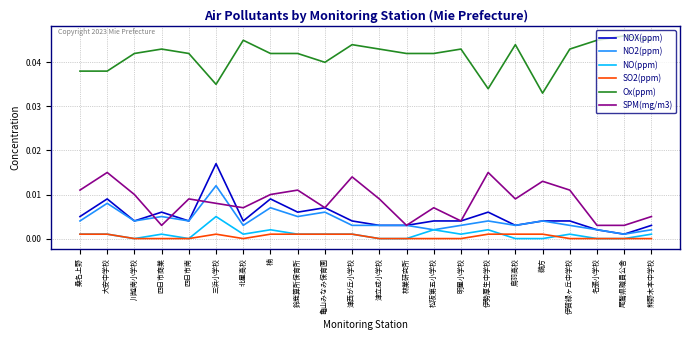

At which label is Ox(ppm) closest to 0?

鵜方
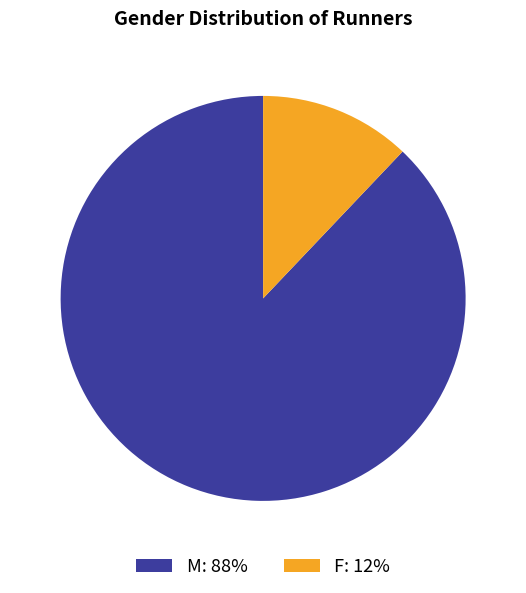

What is the ratio of the value at M: 88% to the value at F: 12%?

7.3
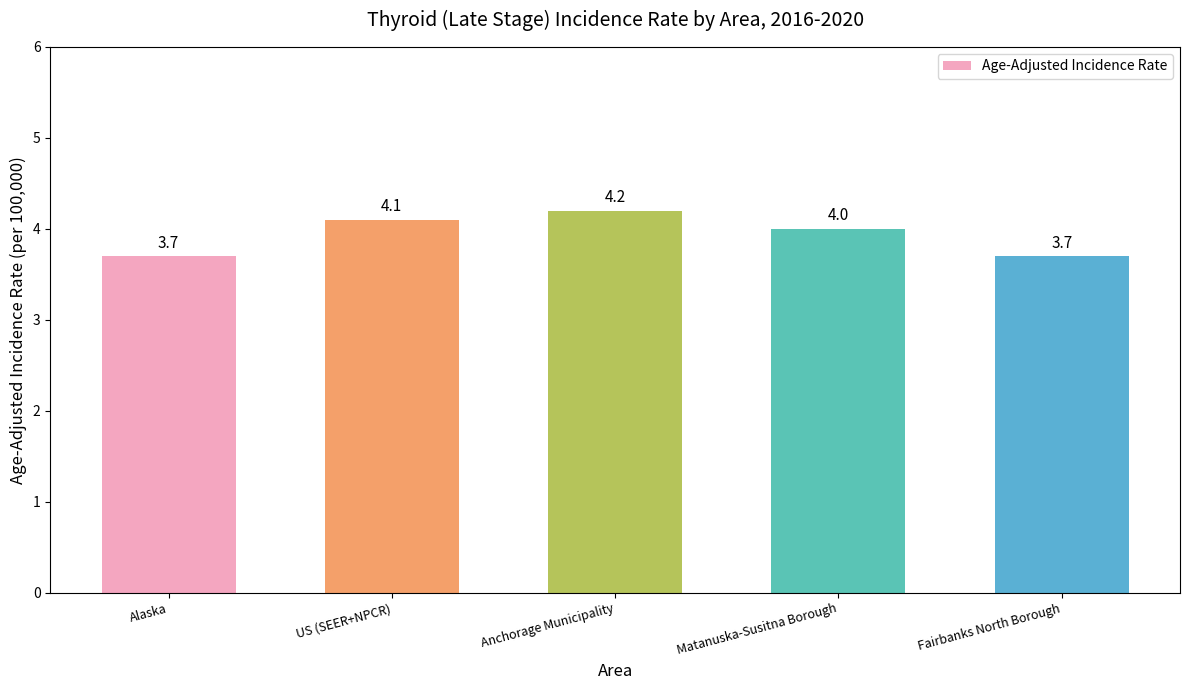

What is the value of the 3rd bar from the left?

4.2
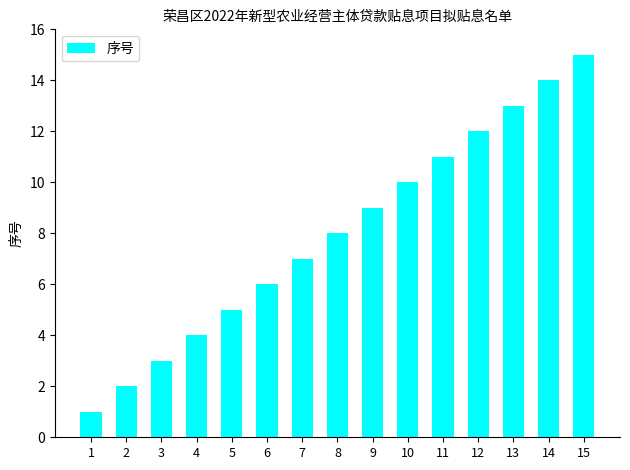

Reading left to right, transcribe all the data shown in this chart.

1	2	3	4	5	6	7	8	9	10	11	12	13	14	15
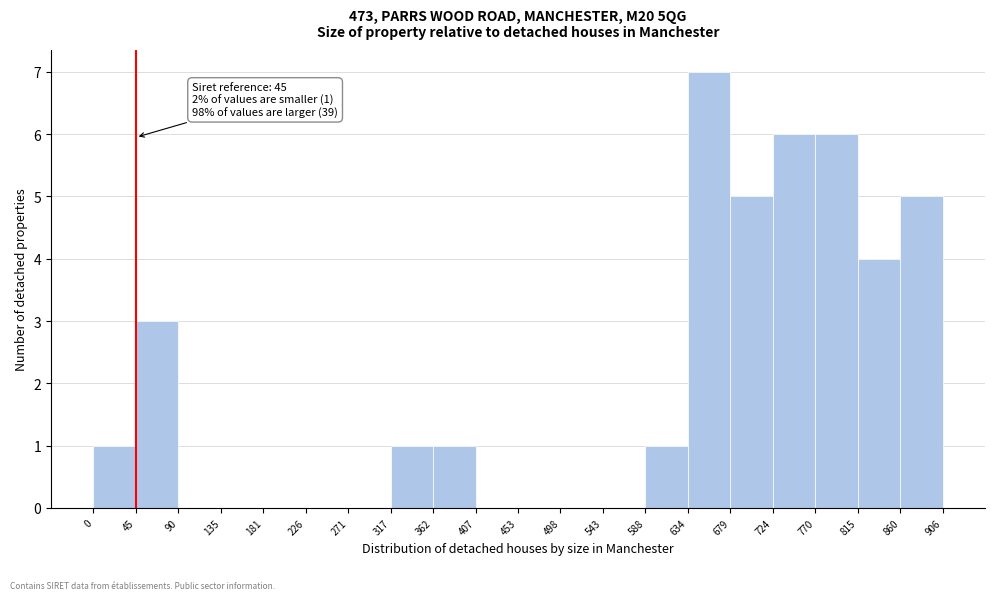

Over which range of the x-axis is the bar tallest?

634 to 679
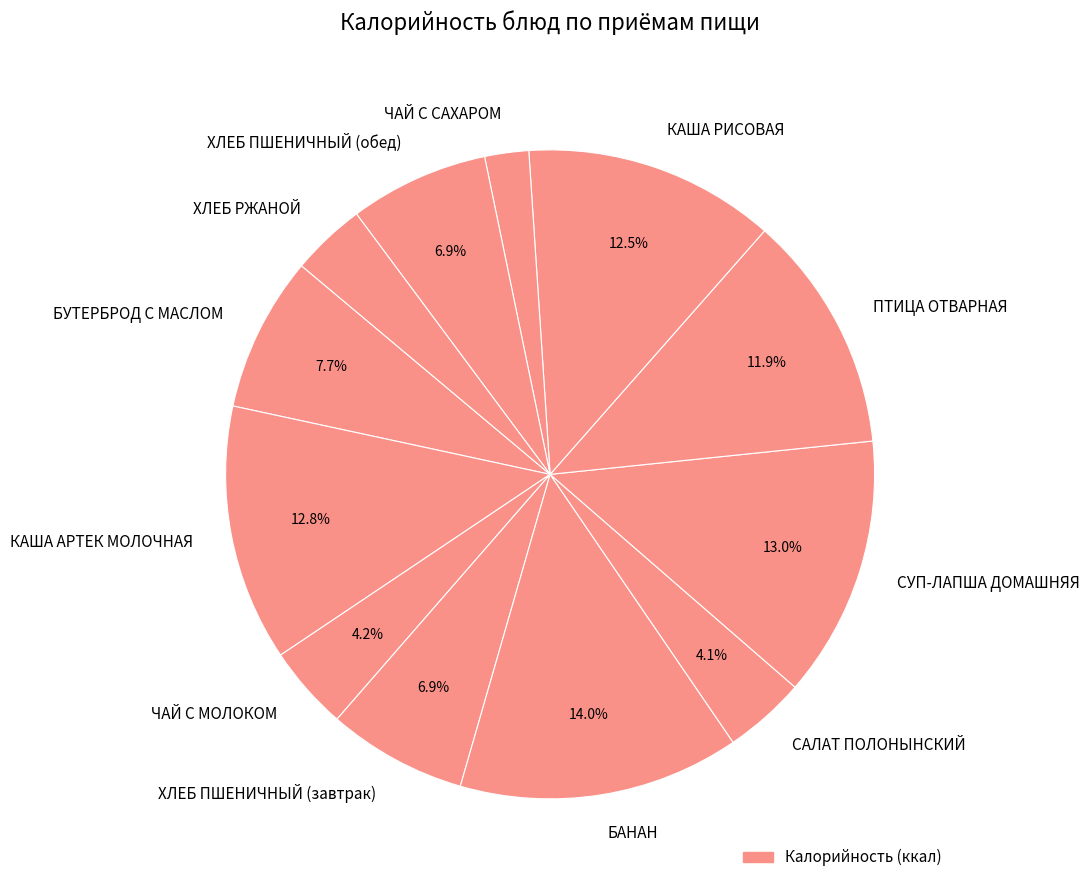

What percentage is the СУП-ЛАПША ДОМАШНЯЯ slice, to the nearest percent?

13%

EXERCISE BRIEF | Copy every line of the records above verbatim, omitting the picture markers.

OUTPUT OF THE EXERCISE |
At which label is Ox(ppm) closest to 0?

鵜方

What is the ratio of the value at M: 88% to the value at F: 12%?

7.3

What is the value of the 3rd bar from the left?

4.2

Reading left to right, transcribe all the data shown in this chart.

1	2	3	4	5	6	7	8	9	10	11	12	13	14	15

Over which range of the x-axis is the bar tallest?

634 to 679

What percentage is the СУП-ЛАПША ДОМАШНЯЯ slice, to the nearest percent?

13%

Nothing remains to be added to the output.